EXERCISE MATERIAL:
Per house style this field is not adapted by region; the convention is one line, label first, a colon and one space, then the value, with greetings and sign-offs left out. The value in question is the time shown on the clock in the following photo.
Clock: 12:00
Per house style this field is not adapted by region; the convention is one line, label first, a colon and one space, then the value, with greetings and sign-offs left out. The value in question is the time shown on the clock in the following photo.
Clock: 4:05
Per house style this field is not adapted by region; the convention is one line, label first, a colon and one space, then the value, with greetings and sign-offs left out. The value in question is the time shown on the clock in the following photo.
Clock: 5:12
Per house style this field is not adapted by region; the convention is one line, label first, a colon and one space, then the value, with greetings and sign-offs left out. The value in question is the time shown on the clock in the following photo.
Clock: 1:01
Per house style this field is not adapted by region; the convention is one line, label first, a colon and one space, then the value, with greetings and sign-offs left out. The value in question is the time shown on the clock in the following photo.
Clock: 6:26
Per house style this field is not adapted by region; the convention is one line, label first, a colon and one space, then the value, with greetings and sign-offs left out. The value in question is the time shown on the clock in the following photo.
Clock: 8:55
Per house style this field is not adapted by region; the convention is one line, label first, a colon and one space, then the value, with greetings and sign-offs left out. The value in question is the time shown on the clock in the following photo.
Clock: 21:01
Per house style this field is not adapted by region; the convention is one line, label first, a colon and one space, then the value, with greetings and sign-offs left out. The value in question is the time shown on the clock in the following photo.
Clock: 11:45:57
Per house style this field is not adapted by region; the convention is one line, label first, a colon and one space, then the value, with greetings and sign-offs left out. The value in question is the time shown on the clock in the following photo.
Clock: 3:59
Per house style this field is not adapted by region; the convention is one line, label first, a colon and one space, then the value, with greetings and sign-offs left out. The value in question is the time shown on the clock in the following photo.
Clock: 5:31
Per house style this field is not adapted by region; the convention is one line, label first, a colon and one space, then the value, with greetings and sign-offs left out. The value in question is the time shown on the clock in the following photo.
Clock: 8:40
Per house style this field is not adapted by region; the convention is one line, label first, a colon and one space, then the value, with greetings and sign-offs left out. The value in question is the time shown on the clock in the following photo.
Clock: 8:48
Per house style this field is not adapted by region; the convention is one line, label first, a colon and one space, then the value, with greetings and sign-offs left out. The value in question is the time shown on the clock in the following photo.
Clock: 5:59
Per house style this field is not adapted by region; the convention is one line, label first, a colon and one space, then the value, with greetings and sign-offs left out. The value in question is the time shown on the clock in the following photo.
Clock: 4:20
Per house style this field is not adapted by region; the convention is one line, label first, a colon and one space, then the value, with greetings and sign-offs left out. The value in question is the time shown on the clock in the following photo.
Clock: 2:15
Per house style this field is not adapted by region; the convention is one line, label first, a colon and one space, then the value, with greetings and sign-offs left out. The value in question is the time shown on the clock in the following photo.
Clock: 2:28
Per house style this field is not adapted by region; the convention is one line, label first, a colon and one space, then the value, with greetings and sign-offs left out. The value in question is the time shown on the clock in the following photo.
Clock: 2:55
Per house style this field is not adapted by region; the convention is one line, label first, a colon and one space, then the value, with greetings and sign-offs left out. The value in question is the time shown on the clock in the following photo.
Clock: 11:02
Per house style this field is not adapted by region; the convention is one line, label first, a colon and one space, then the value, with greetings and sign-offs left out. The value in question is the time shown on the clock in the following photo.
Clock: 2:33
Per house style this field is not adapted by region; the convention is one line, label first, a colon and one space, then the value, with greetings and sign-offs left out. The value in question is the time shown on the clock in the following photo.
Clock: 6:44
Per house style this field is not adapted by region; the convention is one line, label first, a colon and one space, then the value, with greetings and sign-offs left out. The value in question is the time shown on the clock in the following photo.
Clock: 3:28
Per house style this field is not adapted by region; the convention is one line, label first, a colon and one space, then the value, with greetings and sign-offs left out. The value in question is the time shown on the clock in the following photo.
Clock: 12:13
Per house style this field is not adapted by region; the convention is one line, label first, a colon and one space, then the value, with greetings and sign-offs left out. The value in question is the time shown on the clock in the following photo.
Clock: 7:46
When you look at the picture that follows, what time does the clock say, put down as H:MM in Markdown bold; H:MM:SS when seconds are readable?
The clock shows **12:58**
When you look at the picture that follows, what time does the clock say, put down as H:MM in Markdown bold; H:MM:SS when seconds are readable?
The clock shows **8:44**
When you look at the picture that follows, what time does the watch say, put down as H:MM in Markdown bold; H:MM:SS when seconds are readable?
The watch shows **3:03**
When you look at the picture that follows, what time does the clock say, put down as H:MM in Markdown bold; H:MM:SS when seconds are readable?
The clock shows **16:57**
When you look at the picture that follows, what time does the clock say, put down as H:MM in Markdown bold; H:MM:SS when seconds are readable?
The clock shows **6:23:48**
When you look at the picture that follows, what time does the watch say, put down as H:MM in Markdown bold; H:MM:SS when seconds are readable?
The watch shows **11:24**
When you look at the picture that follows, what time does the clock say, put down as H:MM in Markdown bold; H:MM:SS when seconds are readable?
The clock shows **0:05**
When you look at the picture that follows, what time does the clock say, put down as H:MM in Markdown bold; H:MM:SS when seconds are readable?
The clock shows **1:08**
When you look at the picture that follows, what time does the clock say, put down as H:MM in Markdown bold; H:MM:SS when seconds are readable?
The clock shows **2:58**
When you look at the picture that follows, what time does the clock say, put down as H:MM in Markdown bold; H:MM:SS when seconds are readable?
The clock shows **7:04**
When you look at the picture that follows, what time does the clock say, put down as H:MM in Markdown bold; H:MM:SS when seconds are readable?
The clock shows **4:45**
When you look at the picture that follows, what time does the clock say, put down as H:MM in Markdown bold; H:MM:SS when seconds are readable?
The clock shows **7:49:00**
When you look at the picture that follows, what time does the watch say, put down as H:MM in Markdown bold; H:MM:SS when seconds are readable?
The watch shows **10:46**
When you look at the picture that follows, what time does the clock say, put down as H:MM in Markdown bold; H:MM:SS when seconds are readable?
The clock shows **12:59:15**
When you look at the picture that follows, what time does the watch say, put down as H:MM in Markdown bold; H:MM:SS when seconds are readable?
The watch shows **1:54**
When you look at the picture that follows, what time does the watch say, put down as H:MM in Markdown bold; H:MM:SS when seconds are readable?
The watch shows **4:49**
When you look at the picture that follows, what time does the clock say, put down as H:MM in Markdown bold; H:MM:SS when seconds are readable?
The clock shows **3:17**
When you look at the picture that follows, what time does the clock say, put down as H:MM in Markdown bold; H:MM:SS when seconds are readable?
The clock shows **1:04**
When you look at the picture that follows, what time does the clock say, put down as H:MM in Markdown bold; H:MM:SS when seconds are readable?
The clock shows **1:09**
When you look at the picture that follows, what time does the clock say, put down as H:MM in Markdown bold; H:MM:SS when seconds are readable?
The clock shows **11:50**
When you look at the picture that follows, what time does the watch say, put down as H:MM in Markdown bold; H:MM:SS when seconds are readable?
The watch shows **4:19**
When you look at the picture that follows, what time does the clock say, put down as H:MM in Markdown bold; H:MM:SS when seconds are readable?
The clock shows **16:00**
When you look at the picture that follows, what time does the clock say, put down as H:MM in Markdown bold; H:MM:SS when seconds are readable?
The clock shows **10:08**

PROBLEM STATEMENT:
Can you format every one of the items above as a JSON list of strings, one string per line, with blank lines left out?

TASK RESULT:
[
  "Per house style this field is not adapted by region; the convention is one line, label first, a colon and one space, then the value, with greetings and sign-offs left out. The value in question is the time shown on the clock in the following photo.",
  "Clock: 12:00",
  "Per house style this field is not adapted by region; the convention is one line, label first, a colon and one space, then the value, with greetings and sign-offs left out. The value in question is the time shown on the clock in the following photo.",
  "Clock: 4:05",
  "Per house style this field is not adapted by region; the convention is one line, label first, a colon and one space, then the value, with greetings and sign-offs left out. The value in question is the time shown on the clock in the following photo.",
  "Clock: 5:12",
  "Per house style this field is not adapted by region; the convention is one line, label first, a colon and one space, then the value, with greetings and sign-offs left out. The value in question is the time shown on the clock in the following photo.",
  "Clock: 1:01",
  "Per house style this field is not adapted by region; the convention is one line, label first, a colon and one space, then the value, with greetings and sign-offs left out. The value in question is the time shown on the clock in the following photo.",
  "Clock: 6:26",
  "Per house style this field is not adapted by region; the convention is one line, label first, a colon and one space, then the value, with greetings and sign-offs left out. The value in question is the time shown on the clock in the following photo.",
  "Clock: 8:55",
  "Per house style this field is not adapted by region; the convention is one line, label first, a colon and one space, then the value, with greetings and sign-offs left out. The value in question is the time shown on the clock in the following photo.",
  "Clock: 21:01",
  "Per house style this field is not adapted by region; the convention is one line, label first, a colon and one space, then the value, with greetings and sign-offs left out. The value in question is the time shown on the clock in the following photo.",
  "Clock: 11:45:57",
  "Per house style this field is not adapted by region; the convention is one line, label first, a colon and one space, then the value, with greetings and sign-offs left out. The value in question is the time shown on the clock in the following photo.",
  "Clock: 3:59",
  "Per house style this field is not adapted by region; the convention is one line, label first, a colon and one space, then the value, with greetings and sign-offs left out. The value in question is the time shown on the clock in the following photo.",
  "Clock: 5:31",
  "Per house style this field is not adapted by region; the convention is one line, label first, a colon and one space, then the value, with greetings and sign-offs left out. The value in question is the time shown on the clock in the following photo.",
  "Clock: 8:40",
  "Per house style this field is not adapted by region; the convention is one line, label first, a colon and one space, then the value, with greetings and sign-offs left out. The value in question is the time shown on the clock in the following photo.",
  "Clock: 8:48",
  "Per house style this field is not adapted by region; the convention is one line, label first, a colon and one space, then the value, with greetings and sign-offs left out. The value in question is the time shown on the clock in the following photo.",
  "Clock: 5:59",
  "Per house style this field is not adapted by region; the convention is one line, label first, a colon and one space, then the value, with greetings and sign-offs left out. The value in question is the time shown on the clock in the following photo.",
  "Clock: 4:20",
  "Per house style this field is not adapted by region; the convention is one line, label first, a colon and one space, then the value, with greetings and sign-offs left out. The value in question is the time shown on the clock in the following photo.",
  "Clock: 2:15",
  "Per house style this field is not adapted by region; the convention is one line, label first, a colon and one space, then the value, with greetings and sign-offs left out. The value in question is the time shown on the clock in the following photo.",
  "Clock: 2:28",
  "Per house style this field is not adapted by region; the convention is one line, label first, a colon and one space, then the value, with greetings and sign-offs left out. The value in question is the time shown on the clock in the following photo.",
  "Clock: 2:55",
  "Per house style this field is not adapted by region; the convention is one line, label first, a colon and one space, then the value, with greetings and sign-offs left out. The value in question is the time shown on the clock in the following photo.",
  "Clock: 11:02",
  "Per house style this field is not adapted by region; the convention is one line, label first, a colon and one space, then the value, with greetings and sign-offs left out. The value in question is the time shown on the clock in the following photo.",
  "Clock: 2:33",
  "Per house style this field is not adapted by region; the convention is one line, label first, a colon and one space, then the value, with greetings and sign-offs left out. The value in question is the time shown on the clock in the following photo.",
  "Clock: 6:44",
  "Per house style this field is not adapted by region; the convention is one line, label first, a colon and one space, then the value, with greetings and sign-offs left out. The value in question is the time shown on the clock in the following photo.",
  "Clock: 3:28",
  "Per house style this field is not adapted by region; the convention is one line, label first, a colon and one space, then the value, with greetings and sign-offs left out. The value in question is the time shown on the clock in the following photo.",
  "Clock: 12:13",
  "Per house style this field is not adapted by region; the convention is one line, label first, a colon and one space, then the value, with greetings and sign-offs left out. The value in question is the time shown on the clock in the following photo.",
  "Clock: 7:46",
  "When you look at the picture that follows, what time does the clock say, put down as H:MM in Markdown bold; H:MM:SS when seconds are readable?",
  "The clock shows **12:58**",
  "When you look at the picture that follows, what time does the clock say, put down as H:MM in Markdown bold; H:MM:SS when seconds are readable?",
  "The clock shows **8:44**",
  "When you look at the picture that follows, what time does the watch say, put down as H:MM in Markdown bold; H:MM:SS when seconds are readable?",
  "The watch shows **3:03**",
  "When you look at the picture that follows, what time does the clock say, put down as H:MM in Markdown bold; H:MM:SS when seconds are readable?",
  "The clock shows **16:57**",
  "When you look at the picture that follows, what time does the clock say, put down as H:MM in Markdown bold; H:MM:SS when seconds are readable?",
  "The clock shows **6:23:48**",
  "When you look at the picture that follows, what time does the watch say, put down as H:MM in Markdown bold; H:MM:SS when seconds are readable?",
  "The watch shows **11:24**",
  "When you look at the picture that follows, what time does the clock say, put down as H:MM in Markdown bold; H:MM:SS when seconds are readable?",
  "The clock shows **0:05**",
  "When you look at the picture that follows, what time does the clock say, put down as H:MM in Markdown bold; H:MM:SS when seconds are readable?",
  "The clock shows **1:08**",
  "When you look at the picture that follows, what time does the clock say, put down as H:MM in Markdown bold; H:MM:SS when seconds are readable?",
  "The clock shows **2:58**",
  "When you look at the picture that follows, what time does the clock say, put down as H:MM in Markdown bold; H:MM:SS when seconds are readable?",
  "The clock shows **7:04**",
  "When you look at the picture that follows, what time does the clock say, put down as H:MM in Markdown bold; H:MM:SS when seconds are readable?",
  "The clock shows **4:45**",
  "When you look at the picture that follows, what time does the clock say, put down as H:MM in Markdown bold; H:MM:SS when seconds are readable?",
  "The clock shows **7:49:00**",
  "When you look at the picture that follows, what time does the watch say, put down as H:MM in Markdown bold; H:MM:SS when seconds are readable?",
  "The watch shows **10:46**",
  "When you look at the picture that follows, what time does the clock say, put down as H:MM in Markdown bold; H:MM:SS when seconds are readable?",
  "The clock shows **12:59:15**",
  "When you look at the picture that follows, what time does the watch say, put down as H:MM in Markdown bold; H:MM:SS when seconds are readable?",
  "The watch shows **1:54**",
  "When you look at the picture that follows, what time does the watch say, put down as H:MM in Markdown bold; H:MM:SS when seconds are readable?",
  "The watch shows **4:49**",
  "When you look at the picture that follows, what time does the clock say, put down as H:MM in Markdown bold; H:MM:SS when seconds are readable?",
  "The clock shows **3:17**",
  "When you look at the picture that follows, what time does the clock say, put down as H:MM in Markdown bold; H:MM:SS when seconds are readable?",
  "The clock shows **1:04**",
  "When you look at the picture that follows, what time does the clock say, put down as H:MM in Markdown bold; H:MM:SS when seconds are readable?",
  "The clock shows **1:09**",
  "When you look at the picture that follows, what time does the clock say, put down as H:MM in Markdown bold; H:MM:SS when seconds are readable?",
  "The clock shows **11:50**",
  "When you look at the picture that follows, what time does the watch say, put down as H:MM in Markdown bold; H:MM:SS when seconds are readable?",
  "The watch shows **4:19**",
  "When you look at the picture that follows, what time does the clock say, put down as H:MM in Markdown bold; H:MM:SS when seconds are readable?",
  "The clock shows **16:00**",
  "When you look at the picture that follows, what time does the clock say, put down as H:MM in Markdown bold; H:MM:SS when seconds are readable?",
  "The clock shows **10:08**"
]